- [What is expected]: Scan the entries below for the string "makes" and copy every line where it turns up.

Information shown Start Marker

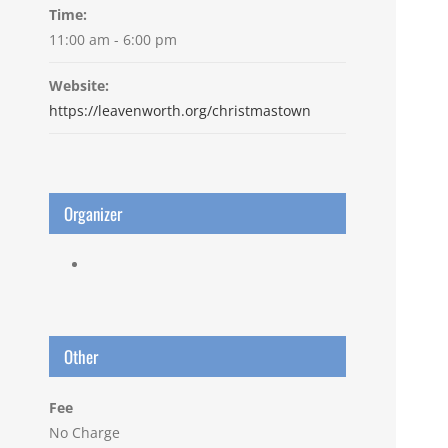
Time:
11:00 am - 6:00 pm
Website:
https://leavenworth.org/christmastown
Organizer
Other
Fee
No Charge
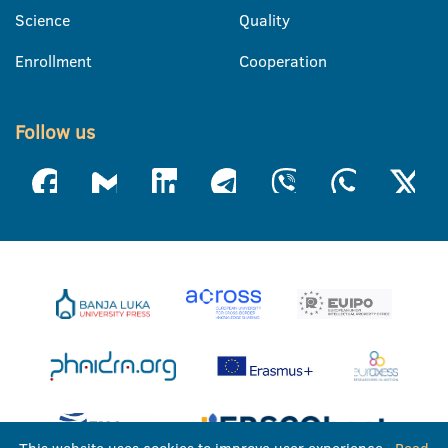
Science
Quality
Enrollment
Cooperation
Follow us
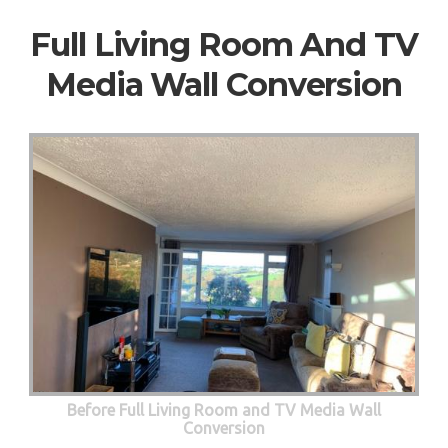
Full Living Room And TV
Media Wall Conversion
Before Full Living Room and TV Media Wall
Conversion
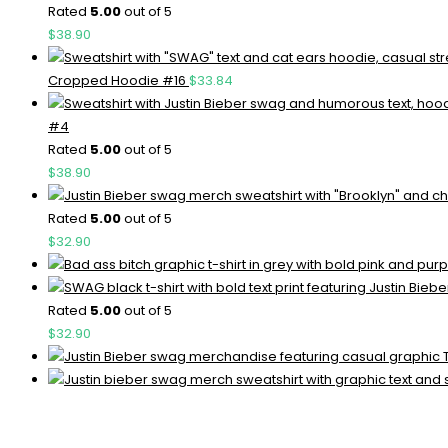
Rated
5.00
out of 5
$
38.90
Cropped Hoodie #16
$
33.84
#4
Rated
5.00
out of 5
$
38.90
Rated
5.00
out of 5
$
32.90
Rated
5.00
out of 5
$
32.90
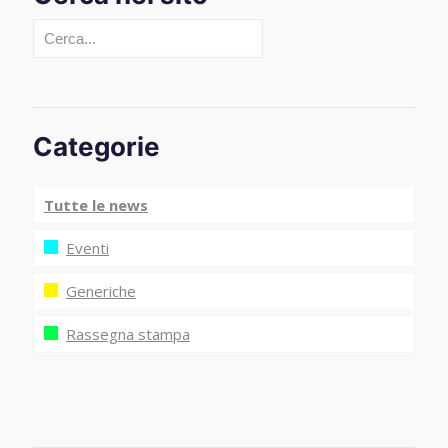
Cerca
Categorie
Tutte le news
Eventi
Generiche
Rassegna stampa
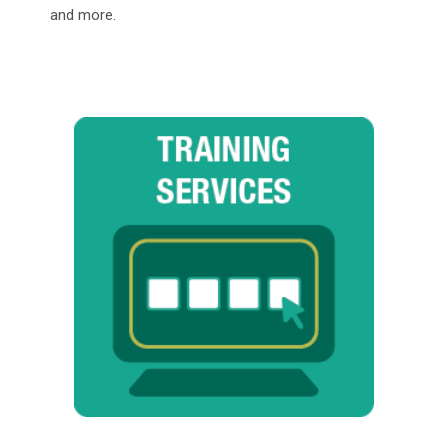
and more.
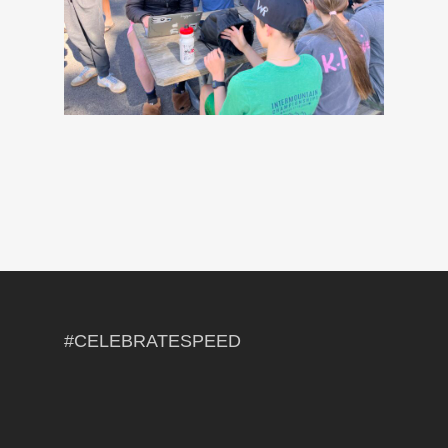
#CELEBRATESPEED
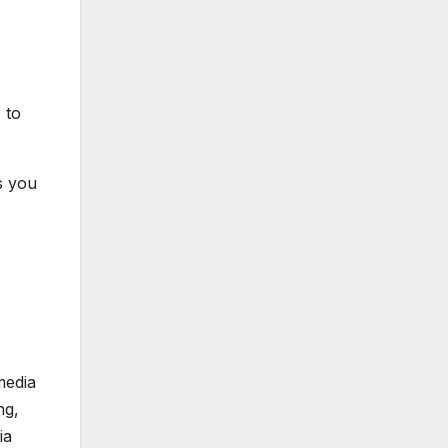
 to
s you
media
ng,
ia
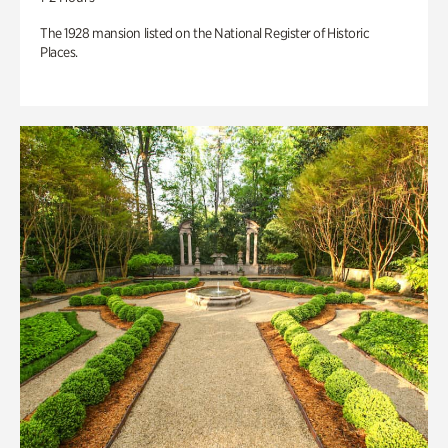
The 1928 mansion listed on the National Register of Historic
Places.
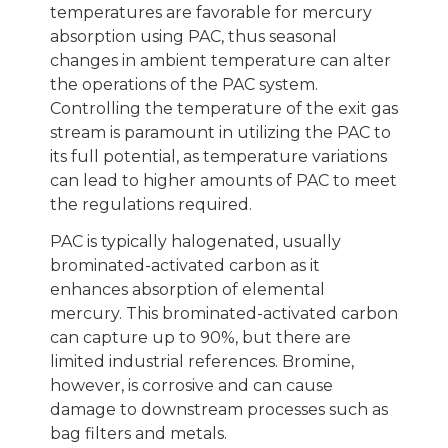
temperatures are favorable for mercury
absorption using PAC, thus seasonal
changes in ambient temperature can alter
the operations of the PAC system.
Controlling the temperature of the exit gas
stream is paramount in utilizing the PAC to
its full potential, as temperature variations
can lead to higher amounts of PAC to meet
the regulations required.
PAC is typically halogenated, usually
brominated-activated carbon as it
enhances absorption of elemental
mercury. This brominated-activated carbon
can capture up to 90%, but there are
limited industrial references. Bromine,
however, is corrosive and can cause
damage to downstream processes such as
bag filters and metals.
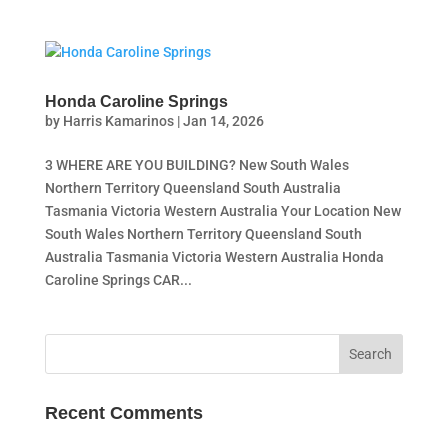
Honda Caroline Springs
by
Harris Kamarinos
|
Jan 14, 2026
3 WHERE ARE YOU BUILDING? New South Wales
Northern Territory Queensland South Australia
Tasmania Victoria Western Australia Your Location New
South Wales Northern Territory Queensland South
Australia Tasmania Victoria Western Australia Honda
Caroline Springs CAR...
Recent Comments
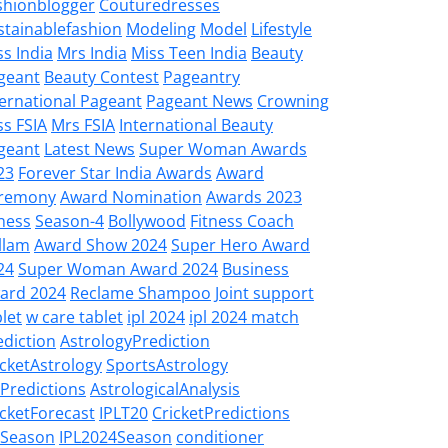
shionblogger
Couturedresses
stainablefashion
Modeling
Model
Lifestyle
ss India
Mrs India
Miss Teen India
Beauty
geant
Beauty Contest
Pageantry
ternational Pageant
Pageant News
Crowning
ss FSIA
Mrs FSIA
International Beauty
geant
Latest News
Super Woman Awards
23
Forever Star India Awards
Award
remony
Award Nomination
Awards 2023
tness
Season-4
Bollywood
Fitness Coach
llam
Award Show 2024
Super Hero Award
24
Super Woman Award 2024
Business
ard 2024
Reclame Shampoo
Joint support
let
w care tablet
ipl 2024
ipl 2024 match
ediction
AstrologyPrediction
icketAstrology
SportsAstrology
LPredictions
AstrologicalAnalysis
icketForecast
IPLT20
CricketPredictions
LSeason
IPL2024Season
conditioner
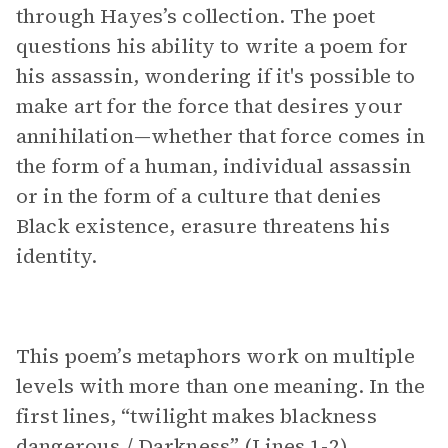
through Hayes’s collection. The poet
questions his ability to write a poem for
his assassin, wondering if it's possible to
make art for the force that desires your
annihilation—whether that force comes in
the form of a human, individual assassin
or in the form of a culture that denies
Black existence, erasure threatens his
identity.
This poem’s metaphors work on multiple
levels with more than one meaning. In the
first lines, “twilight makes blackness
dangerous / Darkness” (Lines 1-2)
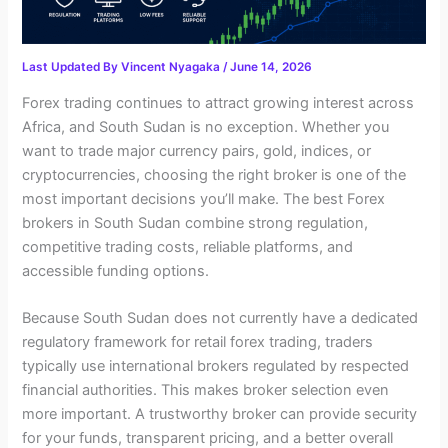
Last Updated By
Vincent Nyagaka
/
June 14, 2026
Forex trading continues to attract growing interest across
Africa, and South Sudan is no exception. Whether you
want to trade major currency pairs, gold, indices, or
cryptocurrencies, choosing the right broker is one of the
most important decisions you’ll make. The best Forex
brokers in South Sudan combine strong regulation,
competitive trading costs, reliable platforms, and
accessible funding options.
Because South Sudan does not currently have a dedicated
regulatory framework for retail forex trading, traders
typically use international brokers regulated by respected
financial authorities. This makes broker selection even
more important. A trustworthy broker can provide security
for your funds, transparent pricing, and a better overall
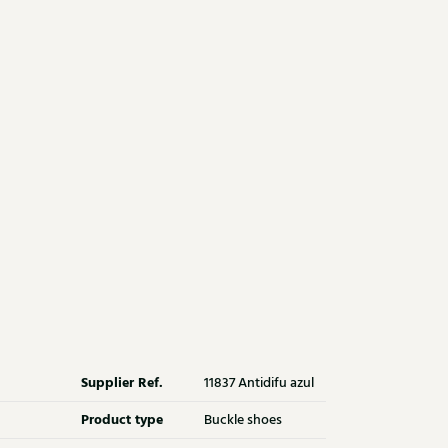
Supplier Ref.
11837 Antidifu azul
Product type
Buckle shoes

Information shown End Marker
Information shown Start Marker

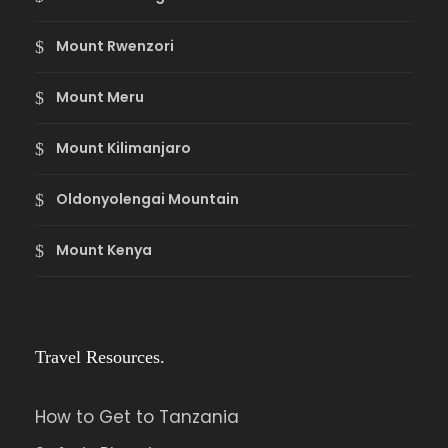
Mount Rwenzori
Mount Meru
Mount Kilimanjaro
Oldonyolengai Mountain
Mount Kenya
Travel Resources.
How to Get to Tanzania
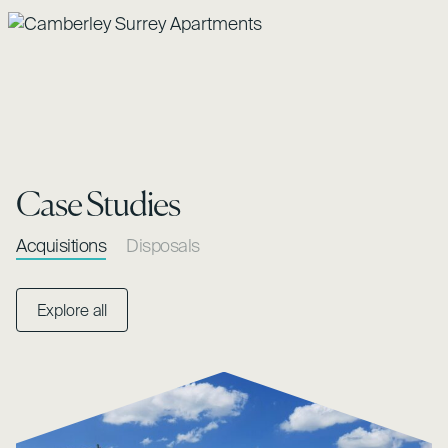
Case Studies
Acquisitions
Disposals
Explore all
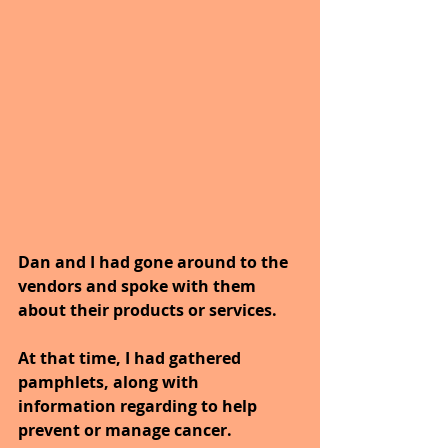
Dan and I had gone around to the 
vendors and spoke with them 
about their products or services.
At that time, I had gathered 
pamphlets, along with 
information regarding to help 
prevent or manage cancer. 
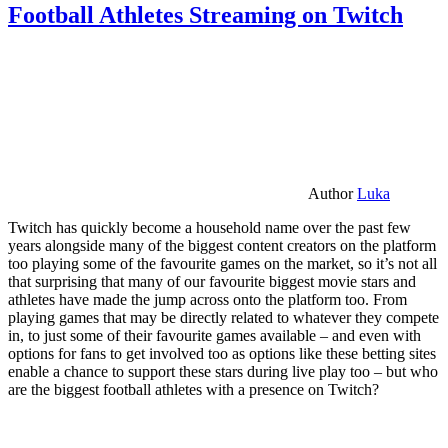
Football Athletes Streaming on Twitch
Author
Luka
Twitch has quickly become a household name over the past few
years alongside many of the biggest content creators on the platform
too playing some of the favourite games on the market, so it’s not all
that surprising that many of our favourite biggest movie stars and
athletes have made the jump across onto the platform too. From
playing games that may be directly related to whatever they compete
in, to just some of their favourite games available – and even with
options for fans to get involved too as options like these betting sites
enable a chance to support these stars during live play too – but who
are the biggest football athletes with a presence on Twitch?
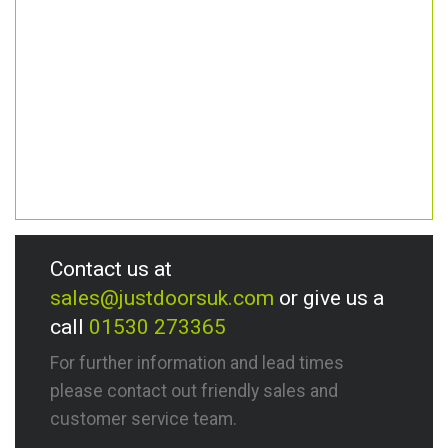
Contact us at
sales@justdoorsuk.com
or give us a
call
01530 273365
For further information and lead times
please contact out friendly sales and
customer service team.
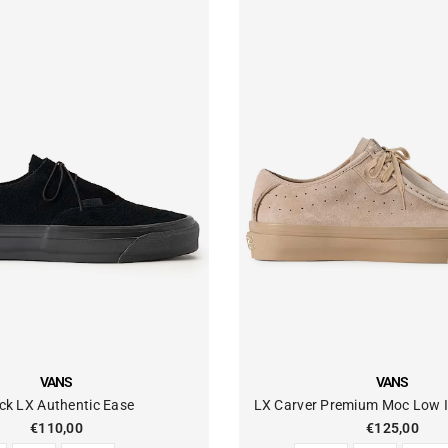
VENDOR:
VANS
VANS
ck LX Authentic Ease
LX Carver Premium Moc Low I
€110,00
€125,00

Information shown End Marker

- [Response area]:
first lines, “twilight makes blackness
financial authorities. This makes broker selection even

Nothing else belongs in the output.